WORK ITEM:
The span to copy runs from the line containing "Draw a box round the linear" to the last line below. Copy it exactly, with nothing else.

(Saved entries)
>>>

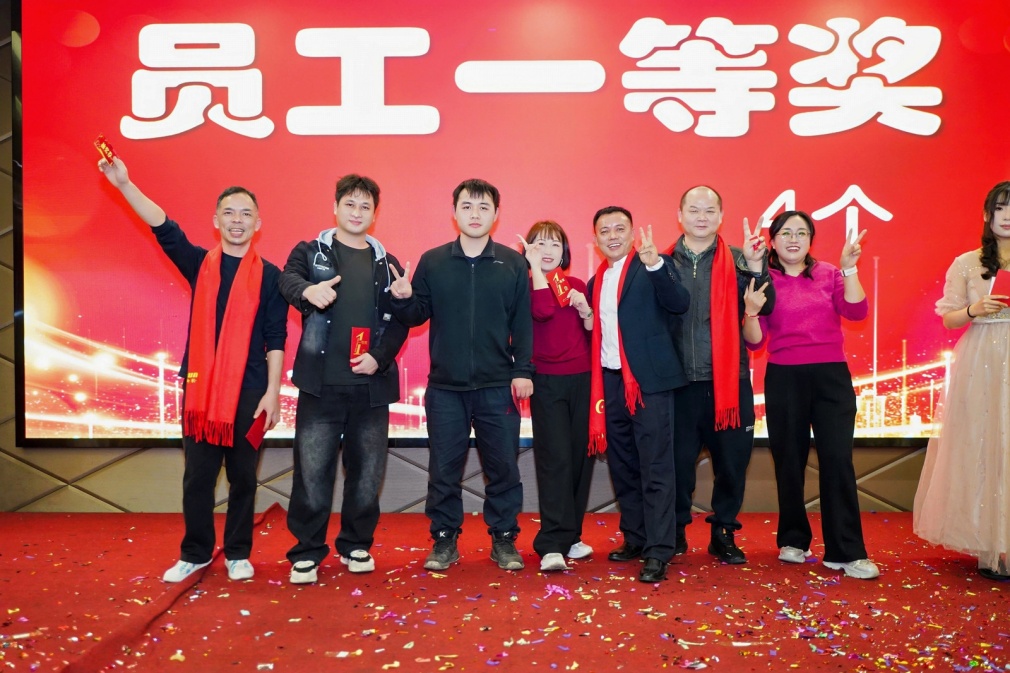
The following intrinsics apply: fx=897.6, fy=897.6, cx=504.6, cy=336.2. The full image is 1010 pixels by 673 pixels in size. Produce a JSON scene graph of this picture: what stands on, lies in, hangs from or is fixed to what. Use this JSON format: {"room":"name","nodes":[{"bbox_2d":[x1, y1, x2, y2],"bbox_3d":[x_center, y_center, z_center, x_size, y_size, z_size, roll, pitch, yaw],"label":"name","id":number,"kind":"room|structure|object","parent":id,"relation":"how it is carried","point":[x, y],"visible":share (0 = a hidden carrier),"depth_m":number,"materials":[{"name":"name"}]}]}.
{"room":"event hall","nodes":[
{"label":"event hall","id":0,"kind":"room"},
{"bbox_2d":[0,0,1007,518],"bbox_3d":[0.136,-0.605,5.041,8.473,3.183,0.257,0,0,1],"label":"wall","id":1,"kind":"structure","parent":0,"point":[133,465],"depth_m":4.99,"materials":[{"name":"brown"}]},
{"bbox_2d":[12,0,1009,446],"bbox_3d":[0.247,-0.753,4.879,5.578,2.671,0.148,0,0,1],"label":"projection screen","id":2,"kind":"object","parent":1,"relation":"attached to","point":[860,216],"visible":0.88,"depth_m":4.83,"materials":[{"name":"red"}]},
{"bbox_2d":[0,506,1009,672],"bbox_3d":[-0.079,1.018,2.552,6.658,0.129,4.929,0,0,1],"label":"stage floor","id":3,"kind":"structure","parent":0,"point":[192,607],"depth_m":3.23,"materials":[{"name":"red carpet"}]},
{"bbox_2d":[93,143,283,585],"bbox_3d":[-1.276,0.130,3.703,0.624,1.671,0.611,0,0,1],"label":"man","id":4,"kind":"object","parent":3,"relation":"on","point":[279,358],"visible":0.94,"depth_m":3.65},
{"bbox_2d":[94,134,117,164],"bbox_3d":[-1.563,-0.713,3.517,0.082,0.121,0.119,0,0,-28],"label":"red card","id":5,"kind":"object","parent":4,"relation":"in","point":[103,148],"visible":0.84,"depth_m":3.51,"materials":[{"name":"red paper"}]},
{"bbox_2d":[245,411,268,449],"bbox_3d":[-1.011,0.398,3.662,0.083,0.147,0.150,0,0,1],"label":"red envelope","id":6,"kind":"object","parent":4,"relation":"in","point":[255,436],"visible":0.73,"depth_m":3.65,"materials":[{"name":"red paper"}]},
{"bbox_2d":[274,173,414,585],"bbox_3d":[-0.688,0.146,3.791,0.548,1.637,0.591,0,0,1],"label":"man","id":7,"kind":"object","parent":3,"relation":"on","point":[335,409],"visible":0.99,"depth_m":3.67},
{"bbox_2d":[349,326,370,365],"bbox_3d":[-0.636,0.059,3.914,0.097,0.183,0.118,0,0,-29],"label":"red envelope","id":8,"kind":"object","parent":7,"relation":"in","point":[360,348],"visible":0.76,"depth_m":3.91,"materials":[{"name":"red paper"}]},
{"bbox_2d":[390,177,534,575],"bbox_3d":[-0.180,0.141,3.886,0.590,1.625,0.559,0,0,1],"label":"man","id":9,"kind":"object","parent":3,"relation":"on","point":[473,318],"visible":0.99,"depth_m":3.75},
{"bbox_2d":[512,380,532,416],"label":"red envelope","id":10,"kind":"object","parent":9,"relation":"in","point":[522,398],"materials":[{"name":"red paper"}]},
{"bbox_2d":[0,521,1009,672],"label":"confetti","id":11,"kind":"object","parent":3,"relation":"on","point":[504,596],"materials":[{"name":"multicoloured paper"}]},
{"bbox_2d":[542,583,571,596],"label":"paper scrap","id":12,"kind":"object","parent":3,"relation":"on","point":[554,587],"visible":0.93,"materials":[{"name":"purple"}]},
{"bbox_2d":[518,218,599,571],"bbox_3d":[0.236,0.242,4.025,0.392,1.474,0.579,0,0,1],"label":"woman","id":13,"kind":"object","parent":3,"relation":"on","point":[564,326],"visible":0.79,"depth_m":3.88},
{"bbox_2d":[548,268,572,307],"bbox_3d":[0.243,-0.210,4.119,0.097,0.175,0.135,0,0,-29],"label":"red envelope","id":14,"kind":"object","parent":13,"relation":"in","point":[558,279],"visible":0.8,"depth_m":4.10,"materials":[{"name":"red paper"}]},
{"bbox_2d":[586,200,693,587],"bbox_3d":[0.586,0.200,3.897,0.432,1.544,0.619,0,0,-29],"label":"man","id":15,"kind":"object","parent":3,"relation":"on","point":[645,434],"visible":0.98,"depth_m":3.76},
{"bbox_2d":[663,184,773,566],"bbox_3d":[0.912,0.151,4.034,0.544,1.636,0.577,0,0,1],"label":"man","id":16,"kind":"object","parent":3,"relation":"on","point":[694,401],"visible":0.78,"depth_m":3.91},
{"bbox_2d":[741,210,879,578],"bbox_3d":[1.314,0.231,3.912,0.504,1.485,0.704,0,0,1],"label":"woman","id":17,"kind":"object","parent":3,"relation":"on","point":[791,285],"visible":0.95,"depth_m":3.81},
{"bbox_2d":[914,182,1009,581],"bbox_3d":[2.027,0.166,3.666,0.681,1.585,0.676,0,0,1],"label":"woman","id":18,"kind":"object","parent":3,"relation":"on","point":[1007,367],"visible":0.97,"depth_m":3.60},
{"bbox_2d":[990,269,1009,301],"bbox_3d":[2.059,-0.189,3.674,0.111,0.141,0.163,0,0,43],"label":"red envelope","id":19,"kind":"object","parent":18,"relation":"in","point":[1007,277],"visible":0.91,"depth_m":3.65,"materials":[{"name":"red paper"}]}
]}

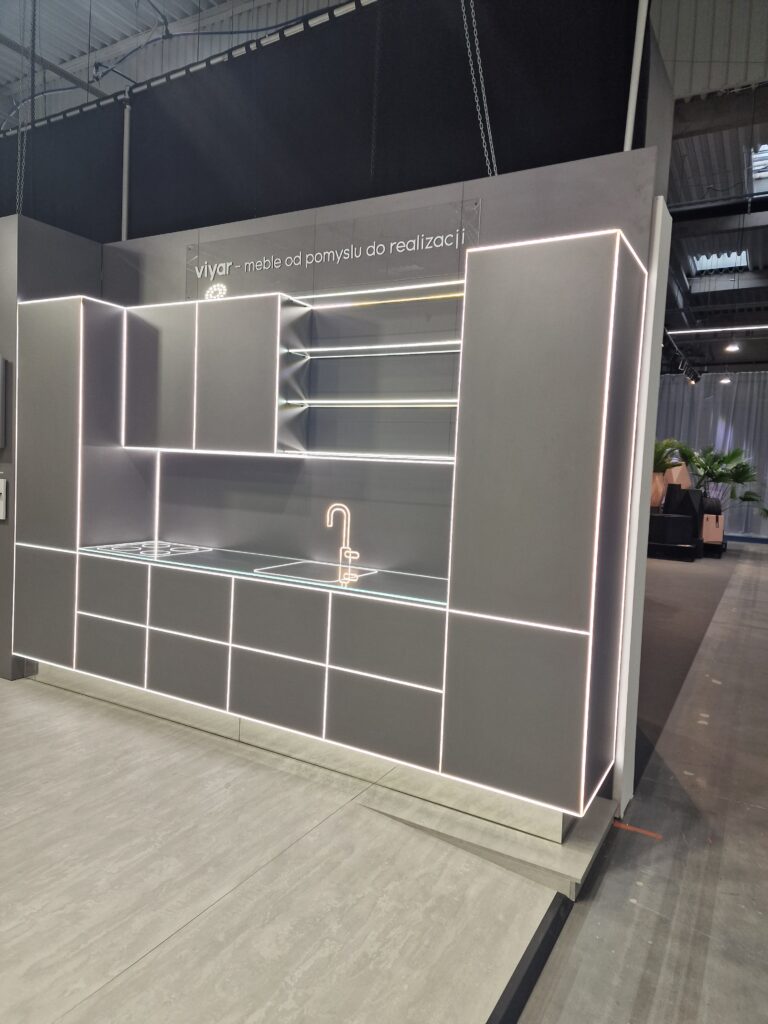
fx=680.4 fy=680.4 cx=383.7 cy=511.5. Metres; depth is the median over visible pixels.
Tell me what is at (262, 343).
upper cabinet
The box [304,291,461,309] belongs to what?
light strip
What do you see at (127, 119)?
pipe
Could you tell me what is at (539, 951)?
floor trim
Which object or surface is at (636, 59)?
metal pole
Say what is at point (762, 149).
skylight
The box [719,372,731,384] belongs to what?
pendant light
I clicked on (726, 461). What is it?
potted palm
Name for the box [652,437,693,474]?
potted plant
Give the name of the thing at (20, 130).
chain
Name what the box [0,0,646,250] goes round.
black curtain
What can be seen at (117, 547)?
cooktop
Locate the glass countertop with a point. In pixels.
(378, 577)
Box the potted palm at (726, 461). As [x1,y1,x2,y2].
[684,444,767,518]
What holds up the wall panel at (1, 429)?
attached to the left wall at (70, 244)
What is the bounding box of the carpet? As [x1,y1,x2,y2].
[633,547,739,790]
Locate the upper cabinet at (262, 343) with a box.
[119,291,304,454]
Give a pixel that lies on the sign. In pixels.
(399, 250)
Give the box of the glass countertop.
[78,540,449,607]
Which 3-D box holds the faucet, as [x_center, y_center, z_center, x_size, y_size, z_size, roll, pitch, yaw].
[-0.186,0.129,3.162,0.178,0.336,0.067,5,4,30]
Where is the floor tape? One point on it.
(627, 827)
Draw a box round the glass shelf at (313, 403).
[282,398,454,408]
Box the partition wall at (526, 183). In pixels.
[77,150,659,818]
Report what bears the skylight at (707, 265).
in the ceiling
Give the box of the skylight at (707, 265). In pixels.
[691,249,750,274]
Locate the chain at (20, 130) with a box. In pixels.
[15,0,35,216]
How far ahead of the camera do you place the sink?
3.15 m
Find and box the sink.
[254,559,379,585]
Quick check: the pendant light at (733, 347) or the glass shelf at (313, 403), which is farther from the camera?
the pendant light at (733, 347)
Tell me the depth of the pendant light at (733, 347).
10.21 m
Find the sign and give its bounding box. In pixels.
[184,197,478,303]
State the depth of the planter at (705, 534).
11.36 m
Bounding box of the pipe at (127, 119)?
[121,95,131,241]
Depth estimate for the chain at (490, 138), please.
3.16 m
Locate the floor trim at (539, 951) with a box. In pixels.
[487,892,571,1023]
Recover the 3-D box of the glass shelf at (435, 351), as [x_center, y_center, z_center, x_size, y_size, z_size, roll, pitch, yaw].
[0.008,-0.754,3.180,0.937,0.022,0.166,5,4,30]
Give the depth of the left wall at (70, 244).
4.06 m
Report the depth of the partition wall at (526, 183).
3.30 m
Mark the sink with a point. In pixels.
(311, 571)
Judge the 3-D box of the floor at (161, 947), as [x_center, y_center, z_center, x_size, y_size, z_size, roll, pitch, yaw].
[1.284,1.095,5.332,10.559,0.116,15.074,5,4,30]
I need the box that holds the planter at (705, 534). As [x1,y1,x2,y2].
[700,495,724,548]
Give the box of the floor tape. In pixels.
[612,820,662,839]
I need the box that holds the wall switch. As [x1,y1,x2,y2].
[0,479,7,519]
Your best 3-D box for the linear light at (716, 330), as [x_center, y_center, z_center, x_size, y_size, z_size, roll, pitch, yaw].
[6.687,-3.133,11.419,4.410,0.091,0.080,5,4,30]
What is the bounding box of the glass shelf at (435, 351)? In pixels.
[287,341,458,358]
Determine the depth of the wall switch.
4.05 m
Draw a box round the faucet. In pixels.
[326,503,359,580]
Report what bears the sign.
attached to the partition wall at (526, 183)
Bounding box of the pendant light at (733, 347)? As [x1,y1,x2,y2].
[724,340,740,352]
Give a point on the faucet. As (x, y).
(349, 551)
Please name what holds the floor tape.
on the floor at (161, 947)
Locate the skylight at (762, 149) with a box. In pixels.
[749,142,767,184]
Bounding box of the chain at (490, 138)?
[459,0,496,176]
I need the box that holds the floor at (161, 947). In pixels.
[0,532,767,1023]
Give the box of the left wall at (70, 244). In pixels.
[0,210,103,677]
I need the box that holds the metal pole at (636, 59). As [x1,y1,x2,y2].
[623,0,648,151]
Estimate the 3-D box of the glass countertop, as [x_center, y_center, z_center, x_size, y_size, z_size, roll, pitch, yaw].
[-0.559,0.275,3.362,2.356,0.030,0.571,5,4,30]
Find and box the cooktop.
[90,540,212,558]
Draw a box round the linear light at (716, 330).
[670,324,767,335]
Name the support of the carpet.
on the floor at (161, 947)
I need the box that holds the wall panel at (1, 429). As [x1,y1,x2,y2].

<<<

SOLVED PROBLEM:
Draw a box round the linear light at (716, 330).
[670,324,767,335]
Name the support of the carpet.
on the floor at (161, 947)
I need the box that holds the wall panel at (1, 429). As [x1,y1,x2,y2].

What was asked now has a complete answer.